On Tuesday, the central bank increased the repo and reverse repo rates by 25 and 50 basis points, respectively, but bonds didnt really react too much, rising by about five basis points to 7.73%.
Said S Srinivasa Raghavan, vice-president and head of treasury at IDBI Gilts, There has been an inflow of Rs 15,000 crore into the system and so liquidity has eased a bit. We expect it to remain this way for a week but government borrowings could bring back the pressure and, therefore, bond yields to touch 7.80% soon.
Indeed, money is poised out of the market with the government looking to mop up Rs 15,000 crore later in the week through auctions; in all it could suck out almost Rs 50,000 crore before August end. And that could leave the system short by about Rs 20,000-30,000 crore. On Wednesday, banks borrowed Rs 2,255 crore from the RBI though they parked Rs 5,775 crore with the central bank's reverse repo window.
RK Gurumurthy, trading head at ING Vysya Bank, points out that money could flow in later as banks get back money from the government, as and when bonds matures, and also it starts spending on projects. So the shortfall may reduce and over the next couple of months, money supply will be moderated till the central bank is comfortable with inflation levels, he explains.
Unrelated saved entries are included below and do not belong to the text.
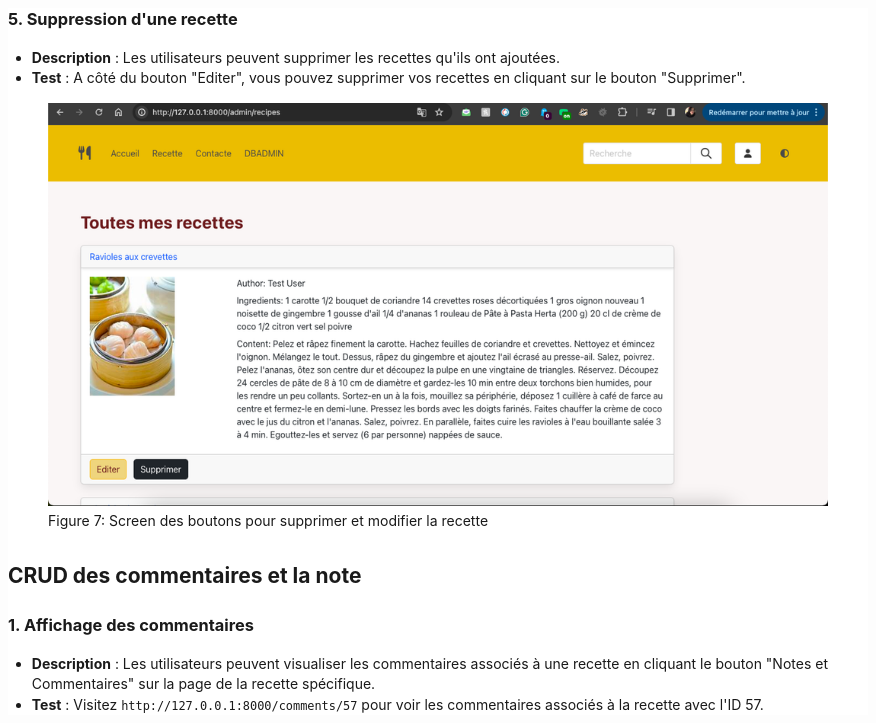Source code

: ### 5. Suppression d'une recette

- **Description** : Les utilisateurs peuvent supprimer les recettes qu'ils ont ajoutées.
- **Test** : A côté du bouton "Editer", vous pouvez supprimer vos recettes en cliquant sur le bouton "Supprimer".

<figure>
<img src="sujet-file/demo/4.png" />
<figcaption>Figure 7: Screen des boutons pour supprimer et modifier la recette</figcaption>
</figure>

## CRUD des commentaires et la note

### 1. Affichage des commentaires

- **Description** : Les utilisateurs peuvent visualiser les commentaires associés à une recette en cliquant le bouton "Notes et Commentaires" sur la page de la recette spécifique.
- **Test** : Visitez `http://127.0.0.1:8000/comments/57` pour voir les commentaires associés à la recette avec l'ID 57.

<figure>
The RBI has made it clear that it wants to actively manage liquidity to ensure that it remains broadly in balance and that excess liquidity does not dilute the effectiveness of policy rate actions.
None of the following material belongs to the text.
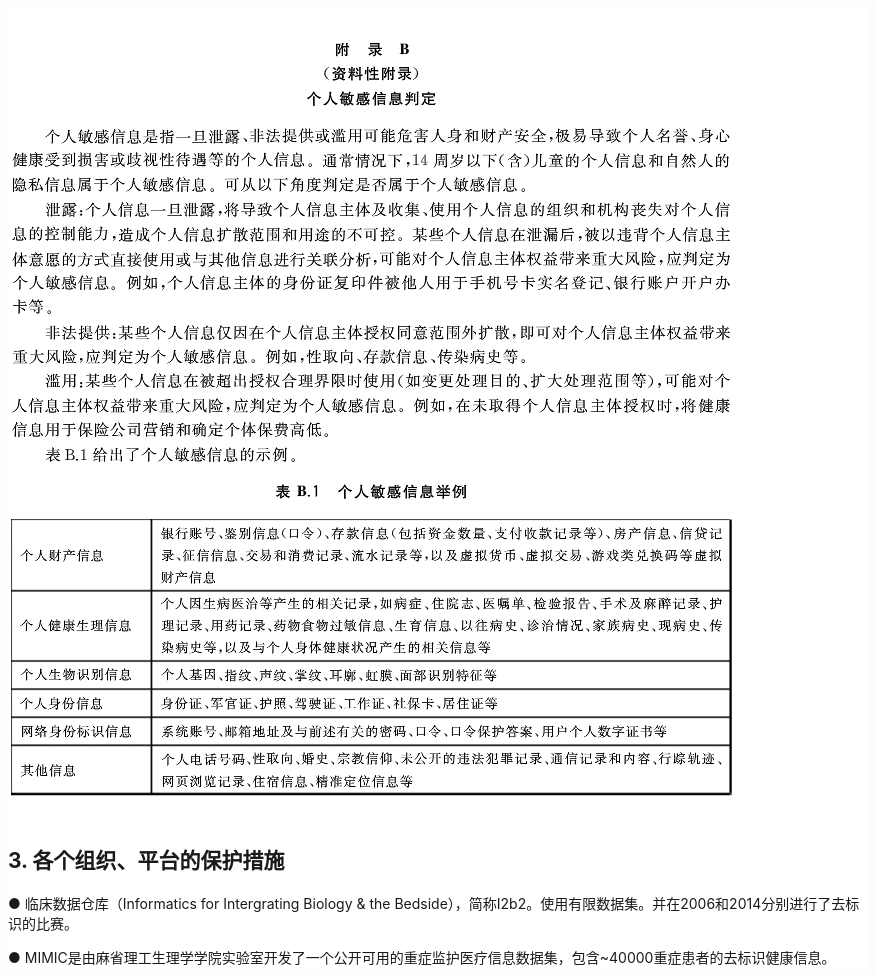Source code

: ![](医疗隐私保护-法律/5.png)



## 3. 各个组织、平台的保护措施 

● 临床数据仓库（Informatics for Intergrating Biology & the Bedside），简称I2b2。使用有限数据集。并在2006和2014分别进行了去标识的比赛。



● MIMIC是由麻省理工生理学学院实验室开发了一个公开可用的重症监护医疗信息数据集，包含~40000重症患者的去标识健康信息。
Meanwhile, the one-year overnight indexed swap, which was trading at at 4.77% in early May 2010, has moved up to 6.20% on Wednesday, with the rise in interest rates. Joydeep Sen, SVP, fixed income(advisory), BNP Paribas Wealth Management, says, The market is reconciled to the idea that interest rates are going to move up over the next year or so and that it could result in a sharp spike in the one-year overnight indexed swap levels.